What the exercise asks: Format the material below as a JSON list of strings, with one string for each line and blank lines omitted. Cover all of the material, but leave the pictures out of your answer.

▼

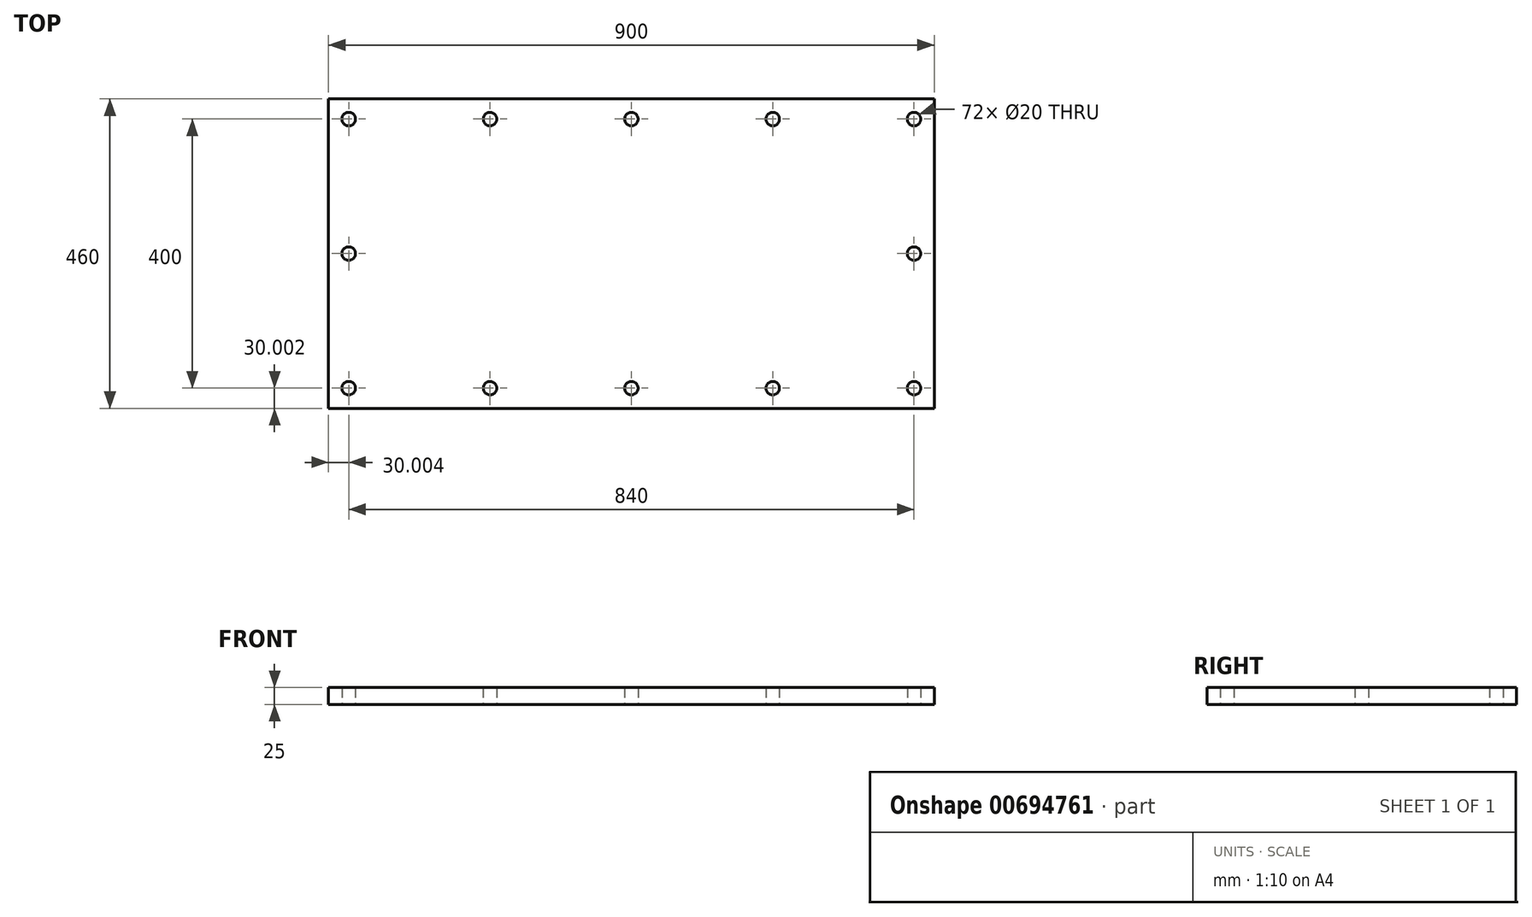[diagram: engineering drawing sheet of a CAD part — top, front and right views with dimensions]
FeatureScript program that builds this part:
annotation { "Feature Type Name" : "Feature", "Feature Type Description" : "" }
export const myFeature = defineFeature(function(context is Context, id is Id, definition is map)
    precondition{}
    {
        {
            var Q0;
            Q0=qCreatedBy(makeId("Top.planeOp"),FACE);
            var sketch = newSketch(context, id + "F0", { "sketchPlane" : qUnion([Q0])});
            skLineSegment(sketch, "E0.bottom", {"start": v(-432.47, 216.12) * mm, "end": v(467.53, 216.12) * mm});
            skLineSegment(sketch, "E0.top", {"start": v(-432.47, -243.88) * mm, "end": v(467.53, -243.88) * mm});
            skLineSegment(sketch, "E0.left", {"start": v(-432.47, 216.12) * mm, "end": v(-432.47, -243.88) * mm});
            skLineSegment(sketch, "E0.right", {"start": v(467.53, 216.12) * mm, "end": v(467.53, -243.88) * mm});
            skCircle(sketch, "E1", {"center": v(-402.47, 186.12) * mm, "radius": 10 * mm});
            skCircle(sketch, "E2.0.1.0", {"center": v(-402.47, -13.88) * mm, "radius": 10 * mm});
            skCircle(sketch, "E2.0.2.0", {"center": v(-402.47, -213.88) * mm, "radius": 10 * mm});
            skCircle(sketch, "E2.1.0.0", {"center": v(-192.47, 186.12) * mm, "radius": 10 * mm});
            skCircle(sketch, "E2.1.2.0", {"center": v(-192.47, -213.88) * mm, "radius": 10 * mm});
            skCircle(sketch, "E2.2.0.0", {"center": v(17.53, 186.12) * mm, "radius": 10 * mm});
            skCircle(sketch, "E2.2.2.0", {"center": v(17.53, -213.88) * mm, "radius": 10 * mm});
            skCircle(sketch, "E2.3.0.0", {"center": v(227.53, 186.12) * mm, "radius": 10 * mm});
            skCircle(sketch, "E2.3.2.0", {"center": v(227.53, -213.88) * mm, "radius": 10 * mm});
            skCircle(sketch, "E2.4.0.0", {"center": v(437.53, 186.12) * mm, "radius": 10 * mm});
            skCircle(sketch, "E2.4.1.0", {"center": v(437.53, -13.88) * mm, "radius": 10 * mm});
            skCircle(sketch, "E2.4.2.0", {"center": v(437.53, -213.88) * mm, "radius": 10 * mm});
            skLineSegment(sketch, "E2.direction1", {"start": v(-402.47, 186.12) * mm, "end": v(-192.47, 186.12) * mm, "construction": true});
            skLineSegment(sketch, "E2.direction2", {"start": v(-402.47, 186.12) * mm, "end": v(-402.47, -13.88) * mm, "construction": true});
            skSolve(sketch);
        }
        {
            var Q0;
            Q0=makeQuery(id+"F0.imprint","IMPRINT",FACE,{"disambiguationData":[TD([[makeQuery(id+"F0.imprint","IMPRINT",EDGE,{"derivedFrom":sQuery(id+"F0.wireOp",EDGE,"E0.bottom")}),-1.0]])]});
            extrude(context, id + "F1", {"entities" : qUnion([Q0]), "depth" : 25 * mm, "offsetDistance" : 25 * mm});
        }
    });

▲

Right answer:
[
  "[diagram: engineering drawing sheet of a CAD part — top, front and right views with dimensions]",
  "FeatureScript program that builds this part:",
  "annotation { \"Feature Type Name\" : \"Feature\", \"Feature Type Description\" : \"\" }",
  "export const myFeature = defineFeature(function(context is Context, id is Id, definition is map)",
  "    precondition{}",
  "    {",
  "        {",
  "            var Q0;",
  "            Q0=qCreatedBy(makeId(\"Top.planeOp\"),FACE);",
  "            var sketch = newSketch(context, id + \"F0\", { \"sketchPlane\" : qUnion([Q0])});",
  "            skLineSegment(sketch, \"E0.bottom\", {\"start\": v(-432.47, 216.12) * mm, \"end\": v(467.53, 216.12) * mm});",
  "            skLineSegment(sketch, \"E0.top\", {\"start\": v(-432.47, -243.88) * mm, \"end\": v(467.53, -243.88) * mm});",
  "            skLineSegment(sketch, \"E0.left\", {\"start\": v(-432.47, 216.12) * mm, \"end\": v(-432.47, -243.88) * mm});",
  "            skLineSegment(sketch, \"E0.right\", {\"start\": v(467.53, 216.12) * mm, \"end\": v(467.53, -243.88) * mm});",
  "            skCircle(sketch, \"E1\", {\"center\": v(-402.47, 186.12) * mm, \"radius\": 10 * mm});",
  "            skCircle(sketch, \"E2.0.1.0\", {\"center\": v(-402.47, -13.88) * mm, \"radius\": 10 * mm});",
  "            skCircle(sketch, \"E2.0.2.0\", {\"center\": v(-402.47, -213.88) * mm, \"radius\": 10 * mm});",
  "            skCircle(sketch, \"E2.1.0.0\", {\"center\": v(-192.47, 186.12) * mm, \"radius\": 10 * mm});",
  "            skCircle(sketch, \"E2.1.2.0\", {\"center\": v(-192.47, -213.88) * mm, \"radius\": 10 * mm});",
  "            skCircle(sketch, \"E2.2.0.0\", {\"center\": v(17.53, 186.12) * mm, \"radius\": 10 * mm});",
  "            skCircle(sketch, \"E2.2.2.0\", {\"center\": v(17.53, -213.88) * mm, \"radius\": 10 * mm});",
  "            skCircle(sketch, \"E2.3.0.0\", {\"center\": v(227.53, 186.12) * mm, \"radius\": 10 * mm});",
  "            skCircle(sketch, \"E2.3.2.0\", {\"center\": v(227.53, -213.88) * mm, \"radius\": 10 * mm});",
  "            skCircle(sketch, \"E2.4.0.0\", {\"center\": v(437.53, 186.12) * mm, \"radius\": 10 * mm});",
  "            skCircle(sketch, \"E2.4.1.0\", {\"center\": v(437.53, -13.88) * mm, \"radius\": 10 * mm});",
  "            skCircle(sketch, \"E2.4.2.0\", {\"center\": v(437.53, -213.88) * mm, \"radius\": 10 * mm});",
  "            skLineSegment(sketch, \"E2.direction1\", {\"start\": v(-402.47, 186.12) * mm, \"end\": v(-192.47, 186.12) * mm, \"construction\": true});",
  "            skLineSegment(sketch, \"E2.direction2\", {\"start\": v(-402.47, 186.12) * mm, \"end\": v(-402.47, -13.88) * mm, \"construction\": true});",
  "            skSolve(sketch);",
  "        }",
  "        {",
  "            var Q0;",
  "            Q0=makeQuery(id+\"F0.imprint\",\"IMPRINT\",FACE,{\"disambiguationData\":[TD([[makeQuery(id+\"F0.imprint\",\"IMPRINT\",EDGE,{\"derivedFrom\":sQuery(id+\"F0.wireOp\",EDGE,\"E0.bottom\")}),-1.0]])]});",
  "            extrude(context, id + \"F1\", {\"entities\" : qUnion([Q0]), \"depth\" : 25 * mm, \"offsetDistance\" : 25 * mm});",
  "        }",
  "    });"
]